Le diplomate est arrivé tard vendredi soir à Téhéran, a constaté un journaliste de l'AFP, pour des rencontres samedi avec le chef de la diplomatie iranienne Manouchehr Mottaki et le négociateur en chef sur le nucléaire Saïd Jalili.

Les représentants de cinq des six grandes puissances impliquées dans le dossier nucléaire iranien (Etats-Unis, Russie, Chine, France, Grande-Bretagne, Allemagne) --Washington et Téhéran n'ayant plus de relations diplomatiques depuis 1980-- participeront également aux entretiens.

Pour la première fois, M. Solana remettra à M. Mottaki une lettre "politique" signée des ministres des Affaires étrangères des six pays. Ils s'y disent "convaincus qu'il est possible de changer la situation actuelle" de bras-de-fer avec l'Iran sur la question nucléaire et "espèrent que les dirigeants iraniens partagent cette ambition", selon un extrait du document vu par l'AFP.
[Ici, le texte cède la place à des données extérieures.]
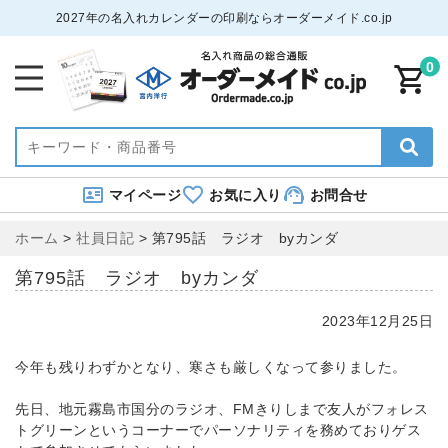
2027年の名入れカレンダーの印刷ならオーダーメイド.co.jp
0
マイページ
お気に入り
お問合せ
ホーム
>
社員日記
>
第795話 ラジオ byカンダ
第795話 ラジオ byカンダ
2023年12月25日
今年も残りわずかとなり、寒さも厳しくなって参りました。
先日、地元霧島市国分のラジオ、FMきりしまで友人がフォレス
トグリーンというコーナーでパーソナリティを務めておりゲス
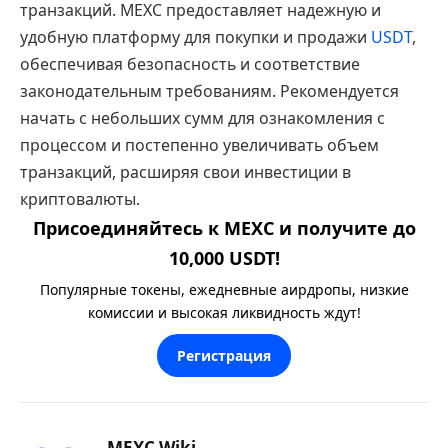
транзакций. MEXC предоставляет надежную и
удобную платформу для покупки и продажи
USDT
,
обеспечивая безопасность и соответствие
законодательным требованиям. Рекомендуется
начать с небольших сумм для ознакомления с
процессом и постепенно увеличивать объем
транзакций, расширяя свои инвестиции в
криптовалюты.
Присоединяйтесь к MEXC и получите до
10,000 USDT!
Популярные токены, ежедневные аирдропы, низкие
комиссии и высокая ликвидность ждут!
Регистрация
MEXC Wiki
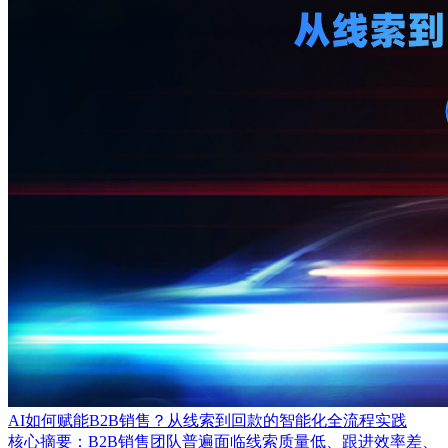
AI如何赋能B2B销售？从线索到回款的智能化全流程实践
核心摘要：B2B销售团队普遍面临线索质量低、跟进效率差、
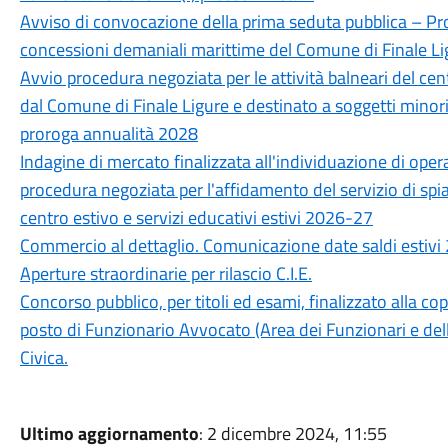
Avviso di convocazione della prima seduta pubblica – Pr
concessioni demaniali marittime del Comune di Finale Li
Avvio procedura negoziata per le attività balneari del cent
dal Comune di Finale Ligure e destinato a soggetti mino
proroga annualità 2028
Indagine di mercato finalizzata all'individuazione di opera
procedura negoziata per l'affidamento del servizio di spiag
centro estivo e servizi educativi estivi 2026-27
Commercio al dettaglio. Comunicazione date saldi estivi
Aperture straordinarie per rilascio C.I.E.
Concorso pubblico, per titoli ed esami, finalizzato alla c
posto di Funzionario Avvocato (Area dei Funzionari e dell
Civica.
Ultimo aggiornamento
: 2 dicembre 2024, 11:55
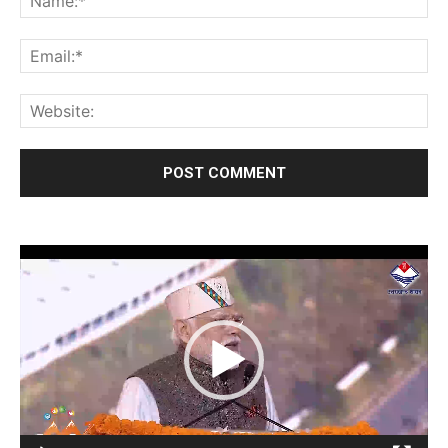
Video
Player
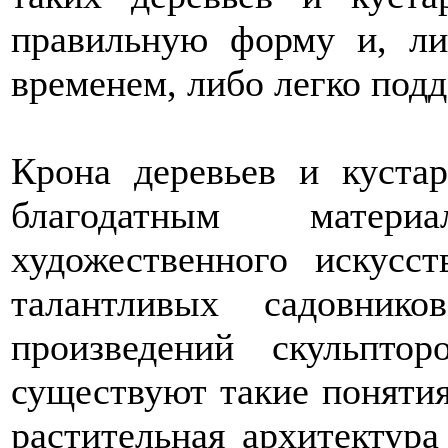
правильную форму и, ли
временем, либо легко подд
Крона деревьев и куста
благодатным матери
художественного искусс
талантливых садовник
произведений скульпто
существуют такие понятия
растительная архитектура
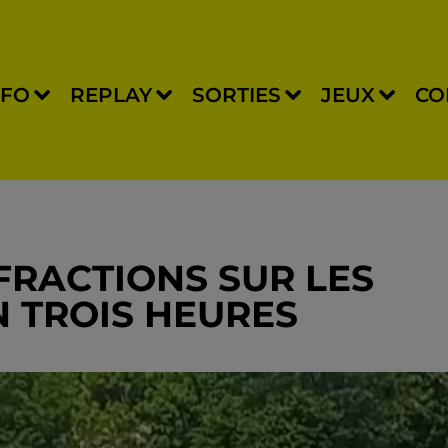
NFO
REPLAY
SORTIES
JEUX
CO
NFRACTIONS SUR LES
N TROIS HEURES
Cette lettre accompagne l'offre de coopération proprement dite, version remaniée d'une offre qu'il avait présentée en juin 2006, rejetée par les dirigeants iraniens.

La nouvelle version "a été structurée un peu différemment, mais la substance n'a pas pu changer, car elle était déjà très riche", a indiqué un diplomate européen. "On ne peut pas aller plus loin".
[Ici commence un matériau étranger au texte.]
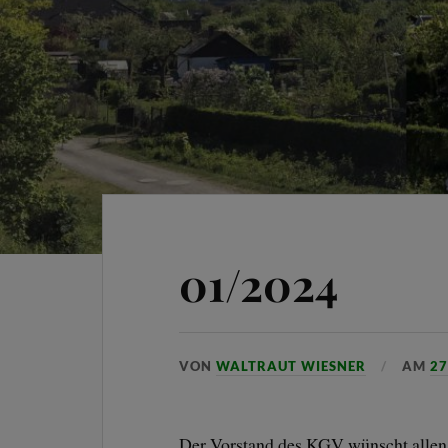
01/2024
VON
WALTRAUT WIESNER
AM
27
Der Vorstand des KGV wünscht allen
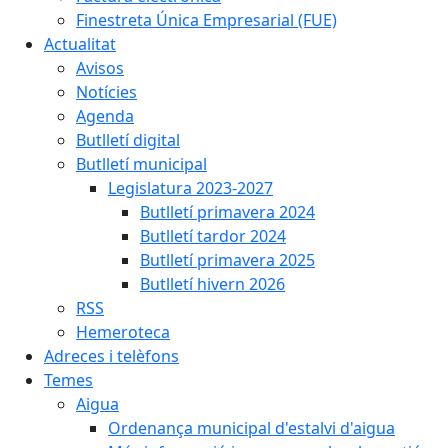
Finestreta Única Empresarial (FUE)
Actualitat
Avisos
Notícies
Agenda
Butlletí digital
Butlletí municipal
Legislatura 2023-2027
Butlletí primavera 2024
Butlletí tardor 2024
Butlletí primavera 2025
Butlletí hivern 2026
RSS
Hemeroteca
Adreces i telèfons
Temes
Aigua
Ordenança municipal d'estalvi d'aigua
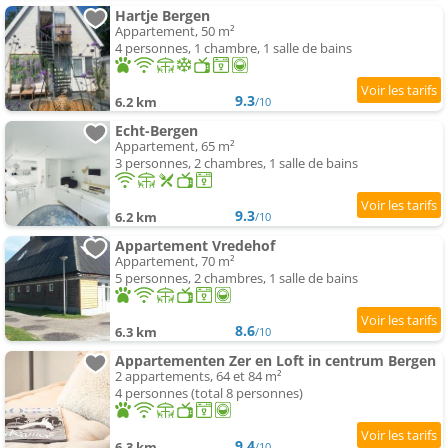
Hartje Bergen
Appartement, 50 m²
4 personnes, 1 chambre, 1 salle de bains
9.3
6.2 km
/10
Echt-Bergen
Appartement, 65 m²
3 personnes, 2 chambres, 1 salle de bains
9.3
6.2 km
/10
Appartement Vredehof
Appartement, 70 m²
5 personnes, 2 chambres, 1 salle de bains
8.6
6.3 km
/10
Appartementen Zer en Loft in centrum Bergen
2 appartements, 64 et 84 m²
4 personnes (total 8 personnes)
9.4
6.3 km
/10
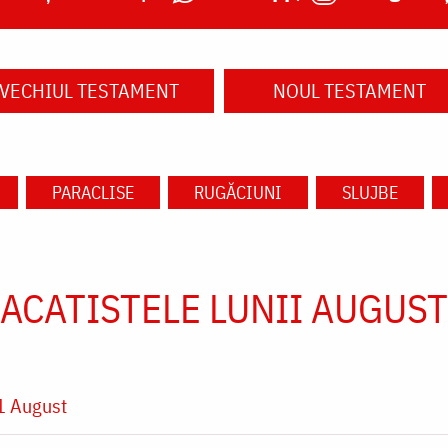
VECHIUL TESTAMENT
NOUL TESTAMENT
PARACLISE
RUGĂCIUNI
SLUJBE
ACATISTELE LUNII AUGUST
1 August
Dans leur proposition, les grandes puissances "reconnaissent le droit de l'Iran à développer la recherche, la production et l'utilisation de l'énergie nucléaire à des fins pacifiques, en conformité avec les obligations du Traité de non-prolifération".

Dans le nucléaire civil, ils proposent comme en 2006 d'aider l'Iran à se doter des technologies "les plus modernes" et de lui garantir l'approvisionnement en combustible nucléaire.
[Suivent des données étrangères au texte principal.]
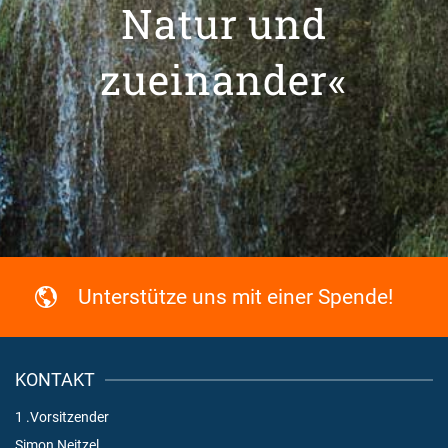
Natur und
zueinander«
Unterstütze uns mit einer Spende!
KONTAKT
1 .Vorsitzender
Simon Neitzel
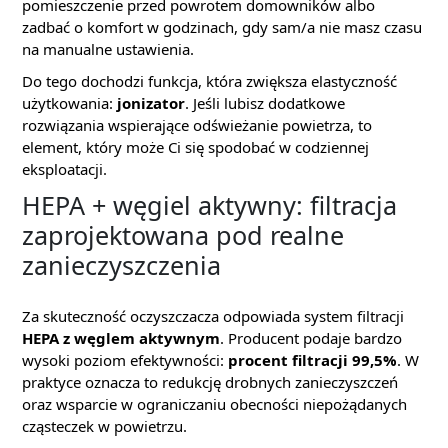
pomieszczenie przed powrotem domowników albo
zadbać o komfort w godzinach, gdy sam/a nie masz czasu
na manualne ustawienia.
Do tego dochodzi funkcja, która zwiększa elastyczność
użytkowania:
jonizator
. Jeśli lubisz dodatkowe
rozwiązania wspierające odświeżanie powietrza, to
element, który może Ci się spodobać w codziennej
eksploatacji.
HEPA + węgiel aktywny: filtracja
zaprojektowana pod realne
zanieczyszczenia
Za skuteczność oczyszczacza odpowiada system filtracji
HEPA z węglem aktywnym
. Producent podaje bardzo
wysoki poziom efektywności:
procent filtracji 99,5%
. W
praktyce oznacza to redukcję drobnych zanieczyszczeń
oraz wsparcie w ograniczaniu obecności niepożądanych
cząsteczek w powietrzu.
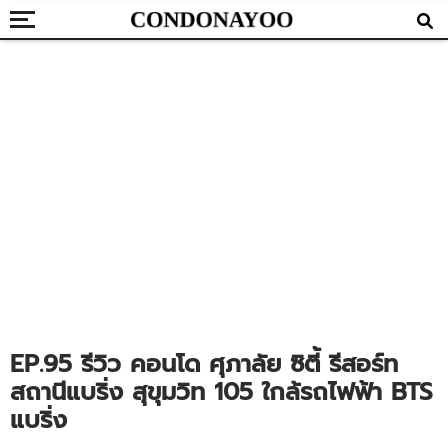
EP.95 รีวิว คอนโด ศุภาลัย ซิตี้ รีสอร์ท
สถานีแบริ่ง สุขุมวิท 105 ใกล้รถไฟฟ้า BTS
แบริ่ง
Dans l'aviation civile, Washington est prêt, comme en 2006, à fournir les pièces détachées nécessaires pour améliorer la flotte vieillissante de Boeing iraniens, actuellement sous embargo.

Les Six proposent aussi de "normaliser les relations économiques et commerciales" avec Téhéran et de l'aider à jouer un rôle important dans la sécurité au Moyen-Orient.

"Nous recherchons une solution complète, à long terme et pacifique, du problème nucléaire iranien", soulignent-ils.

Mais cette offre rappelle aussi que l'Iran doit d'abord se plier aux quatre résolutions du Conseil de sécurité --dont trois assorties de sanctions-- l'appelant à suspendre ses activités d'enrichissement d'uranium, soupçonnées d'alimenter un programme militaire.

Alors que le président Mahmoud Ahmadinejad a répété mercredi que les grandes puissances n'arriveraient jamais à "faire reculer" l'Iran, la question est de voir si Téhéran accepte sinon de suspendre immédiatement tout l'enrichissement, au moins de le "geler" au niveau actuel sans mettre en route de nouvelles centrifugeuses.

M. Solana, rompu aux contacts infructueux avec les Iraniens depuis deux ans, a reconnu la semaine dernière qu'il n'attendait "pas de miracles" de ses rencontres à Téhéran.

Les Six espèrent néanmoins que Téhéran ne tardera pas cette fois à donner sa réponse.

"Plus personne n'est d'humeur à les laisser traîner encore très longtemps", a averti mercredi la secrétaire d'Etat américaine Condoleezza Rice. Le président George Bush a lui répété que "toutes les options", y compris une intervention militaire, étaient ouvertes pour faire céder l'Iran, tout en disant sa "préférence" pour la diplomatie.